Global Agenda:
Brookings fellow, 'Post' columnist will
conclude global terrorism series

J. Dionne Jr., columnist at The Washington Post and a senior fellow at the Brookings Institution, will present "Crossfire," as the concluding talk in the University of Delaware's Global Agenda lecture series, "Understanding International Terrorism Today," at 7:30 p.m., Wednesday, May 8, in 128 Clayton Hall.

Dionne, whose column appears in 90 newspapers, previously worked for The New York Times, reporting on state and local government, as well as national politics and stories from around the world. The Los Angeles Times called his coverage of the Vatican as the best in two decades.

In 1990, Dionne joined The Washington Post as a reporter, focusing on national politics, and in 1991 his best-selling book, Why Americans Hate Politics, won The Los Angeles Times book prize and also was a Nation Book Award nominee.

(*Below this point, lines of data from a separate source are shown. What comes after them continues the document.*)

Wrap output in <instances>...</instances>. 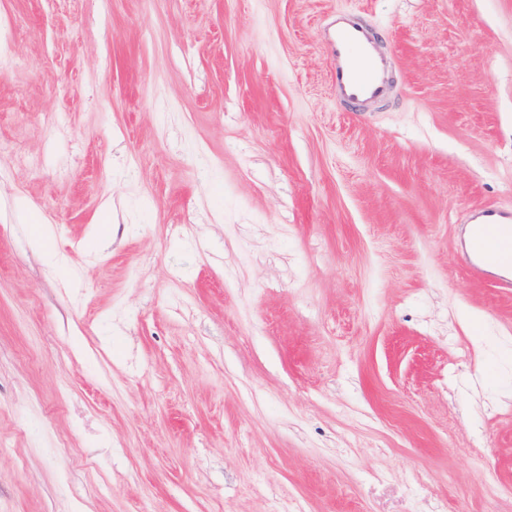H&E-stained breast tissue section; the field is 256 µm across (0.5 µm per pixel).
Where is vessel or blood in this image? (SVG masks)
I'll return each instance as SVG.
<instances>
[{
    "label": "vessel or blood",
    "mask_w": 512,
    "mask_h": 512,
    "mask_svg": "<svg viewBox=\"0 0 512 512\" xmlns=\"http://www.w3.org/2000/svg\"><path fill=\"white\" fill-rule=\"evenodd\" d=\"M325 40L330 85L339 100L358 110L388 93L394 60L379 50L362 20L337 14ZM460 247L470 276L495 277L499 287L512 291V213L477 209L462 227Z\"/></svg>",
    "instance_id": "b4317fda"
}]
</instances>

Since beginning his op-ed column for the Post in 1993, Dionne has been a regular commentator on politics on both television and radio.

Other books include They Only Look Dead: Why Progressives Will Dominate the Next Political Era (Simon & Schuster 1996), Community Works: The Revival of Civil Society in America, of which he was the editor (Brookings Press, 1998) and What's God Got To Do With the American Experiment (Brookings Press, 2000), with John DiIulio.

A regular political analyst on CNN and National Public Radio, Dionne grew up in Fall River, Mass., and graduated summa cum laude with a bachelors of arts degree from Harvard University in 1973.

A Rhodes scholar at Oxford University, where he received his doctorate, Dionne was a guest scholar at the Woodrow Wilson International Center from 1994-95, and in 1996 he joined the Brookings Institute as a senior fellow in the governmental studies program.

At Brookings, Dionne chairs, with Jean Bethke Elstain of the University of Chicago, the Pew Forum on Religion and Public Life.

The May 8 program is a presentation of the World Affairs Council, the University of Delaware's Center for International Studies and the departments of communication and political science and international relations.